Other scary truths revealed in the dead of night:
- The more of an a$$ you are, the greater your chances of success. There was one customer service rep who, when he called the proofing/typesetting team about changes to clients’ documents, was so abusive that he routinely reduced strong adults of both sexes to tears. People would answer the phone with false names when they suspected it was him, put him on hold, and go on break to avoid his tirades. He was and remains one of the two most vile individuals I’ve ever had the displeasure of working with. Last I heard, both of them had been praised and promoted. NOT a pleasant lesson for someone just getting her feet wet in the corporate cesspool!
- No competence required. There was one typesetter on our team who had such a bad case of ADHD that he literally could not stay in his seat some nights, which meant that (A) he did not get his work done and (B) he was walking around preventing everyone else from getting theirs done, too. When he did work, he made up his own coding system and disregarded changes if he didn’t think they really needed to be made. As far as I know, he was given neither help nor reprimand.
- Nighttime is weirdtime. Our team leader Ed was a nutcase on the loose. He was a crew-cut National Guard Reservist who liked to run his team “like a little platoon.” No one would have minded a little military efficiency, but Ed also prided himself on his ability to go without sleep, or much of it, for extended periods of time. He routinely bragged about working 14 hours at the office, then spending the next 8 on other wakeful tasks and sleeping for just 2 -- for several weeks in a row. This lead to disordered thinking, paranoia, and a strong suspicion that Ed lived in his car because his girlfriend had kicked him out of their apartment for knocking her around. Ed also liked to ask, during performance reviews, “Who do you think should be cut from the team? We need to get rid of the deadweight around here.” And he wouldn’t let up until you gave him a name. Last report: Ed was still in charge of Team A.

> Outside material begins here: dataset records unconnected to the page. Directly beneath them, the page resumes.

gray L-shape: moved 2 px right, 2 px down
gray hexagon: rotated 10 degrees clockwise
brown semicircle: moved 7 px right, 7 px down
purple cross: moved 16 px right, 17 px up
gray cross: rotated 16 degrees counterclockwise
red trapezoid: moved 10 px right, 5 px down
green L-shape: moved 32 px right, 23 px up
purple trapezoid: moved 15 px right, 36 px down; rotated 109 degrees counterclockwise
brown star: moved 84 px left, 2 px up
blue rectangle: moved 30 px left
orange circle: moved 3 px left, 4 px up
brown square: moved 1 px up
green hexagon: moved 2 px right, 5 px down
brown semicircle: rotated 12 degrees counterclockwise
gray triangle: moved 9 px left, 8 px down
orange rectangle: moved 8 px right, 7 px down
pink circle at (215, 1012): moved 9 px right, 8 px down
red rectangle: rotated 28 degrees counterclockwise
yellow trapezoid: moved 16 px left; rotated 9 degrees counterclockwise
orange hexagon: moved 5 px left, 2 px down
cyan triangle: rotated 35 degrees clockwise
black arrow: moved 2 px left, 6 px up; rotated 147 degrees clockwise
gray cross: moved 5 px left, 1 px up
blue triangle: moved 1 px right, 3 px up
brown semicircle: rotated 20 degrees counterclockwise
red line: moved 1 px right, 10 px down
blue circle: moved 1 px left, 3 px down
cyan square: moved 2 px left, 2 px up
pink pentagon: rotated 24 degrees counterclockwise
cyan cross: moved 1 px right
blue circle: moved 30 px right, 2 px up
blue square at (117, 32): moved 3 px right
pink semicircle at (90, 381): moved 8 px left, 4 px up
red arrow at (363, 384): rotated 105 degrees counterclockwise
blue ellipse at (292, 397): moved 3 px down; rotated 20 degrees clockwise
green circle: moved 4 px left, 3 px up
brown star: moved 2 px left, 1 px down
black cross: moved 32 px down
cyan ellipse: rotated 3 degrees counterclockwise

- Sleeping during the day just doesn’t work. Sure, I tried. We all did. Ear plugs, eye shades, blackout curtains, silenced phone ringers, the works. I was even more successful at it than most of my coworkers, having neither partner nor children to interrupt my attempts. Still, I got 6 or so hours of fitful grey doze per 24, and it was not sufficient. It made me strange. I had no friends and no social life, because the rest of the world was asleep when I was up, so my focus narrowed to just a few things: work, the gym, counting fat grams, taping and watching The X-Files, reading a Sherlock Holmes bulletin board online, and worrying about sleep. I was thin, but pissed off about it. When I realized that I was abusing cough medicine to help me get to sleep, I applied for a day job immediately. My family pointed out the differences in my attitude and behavior within a week of the switch.
- Further proof of impaired judgment: I met my future ex-husband while on this job and actually thought it was a good idea to go out with him. GAH!!
Summary: Thank goodness for the day shift here at Media HQ! Good people, plenty of sunlight, and I haven’t dated a single coworker. I can’t even complain about the stuffed musk ox in the lobby . . . much.
Today around the world: October 12 is Hispanity Day in Spain.